Eusebio Rafael Camilo Abreu (born 1948 in Moca) is a sociologist, historian, economist and politician from the Dominican Republic. He was General Director of the Customs Office of the Dominican Republic and member of the Economic Cabinet during the last presidency of Leonel Fernández. He was appointed Superintendent of Banks in August 2012, by President Danilo Medina Sánchez, retaining this post until 15 September 2014.

== Biography ==
Camilo Abreu was born on 12 September 1948, son of Juan M. Camilo and Ana Josefa Abreu. He graduated from the School of Sociology of the Autonomous University of Santo Domingo (UASD). He took a master's degree in economics at the National Autonomous University of Mexico (UNAM), and a Doctorate in History at the University of Seville, Spain.

He was Director of the National Planning Office (ONAPLÁN) under the 1996–2000 government, and Superintendent of Banks from 2004 until May 2009, when on the death of Miguel Cocco he was appointed by President Fernández as Director General of the Customs Office. Under President Medina Sánchez he was re-appointed as Superintendent of Banks in August 2012.

He chaired the Central American council of superintendents of banks and financial institutions from 2005 to 2007. He has also acted as advisor and consultant to various national and international institutions, including the Dominican Institute of Technology (INDOTEC) and the United Nations Development Programme (UNDP).

# Exercise set
a - Please quote the Camilo Abreu biography word for word, starting at "He chaired the" and ending at "Development Programme (UNDP).".
b - Write the next part of the Camilo Abreu biography, picking up after its last sentence.
The data isn't needed for the tasks.

# Exercise data
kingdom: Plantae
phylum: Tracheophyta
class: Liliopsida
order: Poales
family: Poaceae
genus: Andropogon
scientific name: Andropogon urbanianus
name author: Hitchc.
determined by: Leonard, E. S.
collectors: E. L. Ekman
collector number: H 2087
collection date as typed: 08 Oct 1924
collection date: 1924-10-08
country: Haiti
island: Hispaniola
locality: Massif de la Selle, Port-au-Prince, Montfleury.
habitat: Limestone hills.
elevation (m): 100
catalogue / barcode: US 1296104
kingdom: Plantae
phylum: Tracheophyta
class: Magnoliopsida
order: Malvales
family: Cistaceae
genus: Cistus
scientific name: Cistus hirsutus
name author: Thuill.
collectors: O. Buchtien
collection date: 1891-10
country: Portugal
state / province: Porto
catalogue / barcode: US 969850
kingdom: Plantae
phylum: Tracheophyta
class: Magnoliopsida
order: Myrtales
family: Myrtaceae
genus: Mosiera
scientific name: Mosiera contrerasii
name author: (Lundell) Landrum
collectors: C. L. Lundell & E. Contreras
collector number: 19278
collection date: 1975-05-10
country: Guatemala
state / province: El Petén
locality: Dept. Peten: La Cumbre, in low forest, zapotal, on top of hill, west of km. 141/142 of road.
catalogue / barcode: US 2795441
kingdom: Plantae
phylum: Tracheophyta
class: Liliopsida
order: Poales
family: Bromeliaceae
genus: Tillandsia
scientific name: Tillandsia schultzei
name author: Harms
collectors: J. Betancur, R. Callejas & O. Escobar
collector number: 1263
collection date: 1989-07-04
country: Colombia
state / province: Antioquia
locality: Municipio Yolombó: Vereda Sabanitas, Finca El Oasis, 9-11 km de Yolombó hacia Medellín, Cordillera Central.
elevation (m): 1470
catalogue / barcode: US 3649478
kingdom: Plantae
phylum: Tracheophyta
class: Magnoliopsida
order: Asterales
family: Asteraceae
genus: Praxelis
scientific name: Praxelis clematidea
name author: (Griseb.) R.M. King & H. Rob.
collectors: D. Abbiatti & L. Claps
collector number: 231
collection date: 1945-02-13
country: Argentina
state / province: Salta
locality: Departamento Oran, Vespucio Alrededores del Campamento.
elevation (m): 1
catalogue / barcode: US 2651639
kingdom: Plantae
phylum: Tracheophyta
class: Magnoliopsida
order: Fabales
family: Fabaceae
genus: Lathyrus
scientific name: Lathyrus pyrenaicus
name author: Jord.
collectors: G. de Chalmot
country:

# Outputs by task
a -
He chaired the Central American council of superintendents of banks and financial institutions from 2005 to 2007. He has also acted as advisor and consultant to various national and international institutions, including the Dominican Institute of Technology (INDOTEC) and the United Nations Development Programme (UNDP).

b -
In the academic field he has taught and researched on the Dominican economy, Sociology of Underdevelopment, and Politics for the UASD and for the Santo Domingo Institute of Technology. He has published articles, monographs and essays in newspapers, journals and textbooks.

He has acted as coordinator or speaker on behalf of his country at various national and international summits, conferences, commissions, assemblies and seminars, in North, Central and South America, the Caribbean, Europe and Asia.

He was Vice-Secretary General and coordinator of the Technical Secretariat of the Dominican Liberation Party (PLD) and was a member of the Economic Cabinet during the government of President Fernández, 2008-2012.

== Political life ==
Camilo Abreu is a member of the Central Committee of the PLD, and has coordinated the party's electoral campaigns in different provinces during the presidential campaigns of Fernández and Medina.